Asia's banks stepping up lending in Australia
Asian institutional banks have been expanding at a huge rate in Australia, chasing a more profitable market given our relatively high interest rates, while European banks continue to exit the market.
Chinese, Taiwanese and Japanese-based banks have a combined $88 billion in assets in Australia, which now exceeds the $79 billion of US bank loans to companies in this country. China Construction Bank, Bank of China and the Industrial and Commercial Bank of China (ICBC) have been among those expanding the fastest.
Chinese and Taiwanese banks have experienced the biggest expansion – a four-fold increase since 2010, when their assets were just $9 billion, at an average rate of 38 per cent a year since 2013, analysis of banking data by corporate law firm Minter Ellison shows.
European banks still have the biggest share among foreign lenders, at $175 billion, but they have been declining by about 7 per cent a year for more than five years.
Bank of China has amassed $20 billion in total assets in Australia, up from just $8.7 billion in 2013, including total loans of $13.5 billion, up from $6.2 billion, the Minter Ellison analysis shows.
ICBC has almost doubled its book, from $2.6 billion to almost $5 billion.
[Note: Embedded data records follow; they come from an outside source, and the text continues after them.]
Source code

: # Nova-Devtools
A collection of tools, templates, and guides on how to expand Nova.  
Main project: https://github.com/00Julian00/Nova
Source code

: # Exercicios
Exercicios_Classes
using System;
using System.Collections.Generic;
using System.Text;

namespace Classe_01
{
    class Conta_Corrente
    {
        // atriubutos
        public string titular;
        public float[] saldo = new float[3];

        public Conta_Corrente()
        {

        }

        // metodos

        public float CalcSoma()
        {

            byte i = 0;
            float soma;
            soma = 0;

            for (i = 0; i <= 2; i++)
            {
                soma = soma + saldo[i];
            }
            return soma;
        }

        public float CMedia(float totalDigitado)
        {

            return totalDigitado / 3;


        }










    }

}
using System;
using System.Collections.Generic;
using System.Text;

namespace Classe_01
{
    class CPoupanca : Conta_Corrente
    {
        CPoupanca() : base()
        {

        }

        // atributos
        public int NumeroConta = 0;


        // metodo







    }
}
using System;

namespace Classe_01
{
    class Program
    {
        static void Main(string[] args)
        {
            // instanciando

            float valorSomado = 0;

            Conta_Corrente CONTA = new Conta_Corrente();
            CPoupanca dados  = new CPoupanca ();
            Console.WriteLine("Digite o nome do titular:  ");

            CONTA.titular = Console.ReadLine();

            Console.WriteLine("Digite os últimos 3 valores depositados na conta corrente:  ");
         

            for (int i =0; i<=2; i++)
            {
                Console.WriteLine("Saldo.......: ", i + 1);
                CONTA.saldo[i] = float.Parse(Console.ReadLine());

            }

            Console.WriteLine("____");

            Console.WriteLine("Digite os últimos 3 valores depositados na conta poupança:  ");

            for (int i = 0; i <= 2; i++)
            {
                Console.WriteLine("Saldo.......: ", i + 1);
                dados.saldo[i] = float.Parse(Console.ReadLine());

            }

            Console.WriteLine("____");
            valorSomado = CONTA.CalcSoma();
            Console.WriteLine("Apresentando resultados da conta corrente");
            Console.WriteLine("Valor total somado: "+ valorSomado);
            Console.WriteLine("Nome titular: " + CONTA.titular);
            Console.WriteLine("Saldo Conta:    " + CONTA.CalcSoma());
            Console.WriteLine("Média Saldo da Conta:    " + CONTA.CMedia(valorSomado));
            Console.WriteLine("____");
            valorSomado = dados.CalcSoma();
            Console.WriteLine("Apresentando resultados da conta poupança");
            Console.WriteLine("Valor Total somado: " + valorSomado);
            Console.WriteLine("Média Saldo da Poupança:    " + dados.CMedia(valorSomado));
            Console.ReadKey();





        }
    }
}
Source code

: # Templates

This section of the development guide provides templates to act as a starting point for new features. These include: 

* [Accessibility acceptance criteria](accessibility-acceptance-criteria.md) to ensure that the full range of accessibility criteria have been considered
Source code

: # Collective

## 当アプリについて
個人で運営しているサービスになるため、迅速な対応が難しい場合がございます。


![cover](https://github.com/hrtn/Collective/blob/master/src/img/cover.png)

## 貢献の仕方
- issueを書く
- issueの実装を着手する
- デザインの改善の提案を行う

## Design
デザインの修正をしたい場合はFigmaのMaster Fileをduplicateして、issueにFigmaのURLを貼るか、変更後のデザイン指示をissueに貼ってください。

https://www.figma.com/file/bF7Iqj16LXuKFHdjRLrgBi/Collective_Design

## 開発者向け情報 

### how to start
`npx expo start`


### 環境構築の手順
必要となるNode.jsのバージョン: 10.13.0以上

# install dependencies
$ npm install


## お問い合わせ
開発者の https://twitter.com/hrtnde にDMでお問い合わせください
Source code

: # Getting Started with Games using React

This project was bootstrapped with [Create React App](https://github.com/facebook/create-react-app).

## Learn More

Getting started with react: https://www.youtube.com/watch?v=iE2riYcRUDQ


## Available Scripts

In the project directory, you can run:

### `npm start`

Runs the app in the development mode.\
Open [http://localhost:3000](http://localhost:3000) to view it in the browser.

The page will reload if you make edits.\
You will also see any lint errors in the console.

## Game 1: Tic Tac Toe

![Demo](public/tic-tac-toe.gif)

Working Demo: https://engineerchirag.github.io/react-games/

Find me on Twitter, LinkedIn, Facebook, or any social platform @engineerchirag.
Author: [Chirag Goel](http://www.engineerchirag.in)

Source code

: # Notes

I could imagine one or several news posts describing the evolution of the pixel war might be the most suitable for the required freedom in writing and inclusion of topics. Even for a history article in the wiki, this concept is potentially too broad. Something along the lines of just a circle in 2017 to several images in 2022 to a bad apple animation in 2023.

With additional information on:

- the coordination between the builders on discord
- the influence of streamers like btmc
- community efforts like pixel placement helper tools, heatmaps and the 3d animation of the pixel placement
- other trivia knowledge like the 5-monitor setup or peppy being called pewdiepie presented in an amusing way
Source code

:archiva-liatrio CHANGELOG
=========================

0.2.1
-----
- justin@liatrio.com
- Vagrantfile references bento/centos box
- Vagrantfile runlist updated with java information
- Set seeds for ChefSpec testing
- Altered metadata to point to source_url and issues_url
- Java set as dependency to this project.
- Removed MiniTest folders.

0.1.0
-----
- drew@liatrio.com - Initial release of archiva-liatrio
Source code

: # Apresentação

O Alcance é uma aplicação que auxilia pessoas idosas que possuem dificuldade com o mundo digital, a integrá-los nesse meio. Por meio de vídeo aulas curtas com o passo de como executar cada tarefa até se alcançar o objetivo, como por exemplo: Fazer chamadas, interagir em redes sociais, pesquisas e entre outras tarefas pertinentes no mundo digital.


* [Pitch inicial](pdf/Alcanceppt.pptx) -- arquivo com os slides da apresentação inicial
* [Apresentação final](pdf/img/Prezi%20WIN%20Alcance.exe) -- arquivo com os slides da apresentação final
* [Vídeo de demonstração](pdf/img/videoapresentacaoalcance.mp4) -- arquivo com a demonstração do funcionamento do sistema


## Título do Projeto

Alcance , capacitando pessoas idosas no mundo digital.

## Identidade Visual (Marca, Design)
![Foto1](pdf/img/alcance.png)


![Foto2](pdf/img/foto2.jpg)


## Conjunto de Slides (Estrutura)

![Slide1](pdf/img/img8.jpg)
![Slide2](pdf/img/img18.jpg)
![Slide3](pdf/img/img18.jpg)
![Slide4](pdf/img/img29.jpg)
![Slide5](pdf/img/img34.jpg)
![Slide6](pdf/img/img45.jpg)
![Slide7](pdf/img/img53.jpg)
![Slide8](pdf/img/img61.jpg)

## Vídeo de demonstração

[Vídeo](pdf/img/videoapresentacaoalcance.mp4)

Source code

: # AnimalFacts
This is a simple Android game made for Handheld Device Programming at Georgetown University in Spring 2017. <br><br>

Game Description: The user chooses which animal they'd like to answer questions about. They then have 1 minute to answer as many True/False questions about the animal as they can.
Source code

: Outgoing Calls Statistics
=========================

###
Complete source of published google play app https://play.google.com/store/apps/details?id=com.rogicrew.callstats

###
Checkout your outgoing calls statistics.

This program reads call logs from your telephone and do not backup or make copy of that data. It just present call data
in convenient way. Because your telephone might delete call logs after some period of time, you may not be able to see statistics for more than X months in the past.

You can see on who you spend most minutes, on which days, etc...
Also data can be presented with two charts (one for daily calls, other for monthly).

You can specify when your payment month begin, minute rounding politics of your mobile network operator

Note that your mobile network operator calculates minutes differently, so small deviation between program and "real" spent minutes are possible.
China Construction Bank has increased its loans more than five-fold in the same period to about $4.3 billion, including the acquisition of the RBS Australian loan book in 2015.
At a slower pace
Japanese banks have also been bulking up on Australian corporate loans but at a much slower pace, increasing at about 16 per cent a year.
However, they still have more assets than Chinese banks, at $52 billion in total. At The Australian Financial Review Banking and Wealth Summit this week Makoto Shibata, head of global innovation at Bank of Tokyo Mitsubishi, will discuss how the lender is using technology to drive its expansion.
The foreign banks have moved into Australia by a combination of purchasing loan books and organic expansion, mainly by joining banking syndicates lending to big business, primarily in the commercial property and infrastructure sectors.
Minter Ellison partner John Elias, a debt markets specialist who has advised on many of the deals done to achieve this expansion, said it was clear Asian banks were more than filling the gap that departing European banks were leaving.
Australia was a relatively profitable market for global banks simply because its interest rates were higher than almost any other developed country, Mr Elias said. Even though it had a record low cash rate of 2 per cent now, Japan recently introduced negative interest rates.
However, China's cash rate was still 4.35 per cent and negative rates in Europe had not been enough to stop the withdrawal of its banks from Australia.
Much of the reason Chinese banks were in Australia was because their clients were, Mr Elias said.
More profitable market
"Australia is simply a more profitable market because our interest rates are so much higher. But Chinese and Japanese banks are also following Chinese and Japanese businesses," he said.
European banks' total assets in Australia have fallen more than 25 per cent in the past six years, from $239 billion in January 2010 to $175 billion in January 2016, data from the Australian Prudential Regulation Authority shows. Bank of Scotland, ABN Amro, Allied Irish Banks, Lloyds and Societe Generale are some of the European banks that have pulled out of the Australian market.
Minter Ellison mergers and acquisitions lawyer Victoria Allen said the purchase of loan books had helped the Asian banks quickly establish relationships in Australia, to then make further loans to the business borrowers.
The transition from simply buying loans to organic expansion is most evident at Bank of China, which increased its institutional book by more than $4 billion in 2015, mainly via syndicate lending.
Ms Allen said recent changes to the Foreign Investment Review Board's rules made it easier for banks to buy into the Australian market. However, there is concern over changes in the government's approach to approving mergers and acquisitions, with Treasurer Scott Morrison indicating he won't decide whether to approve offshore buyers until the preferred bidder is chosen.
"We have an example at the moment where the Treasurer has said he is not going to consider all these bidders. He is going to wait until we decide who we want to be the preferred bidder," Ms Allen said. "If he then chooses to reject that buyer, it could be disastrous."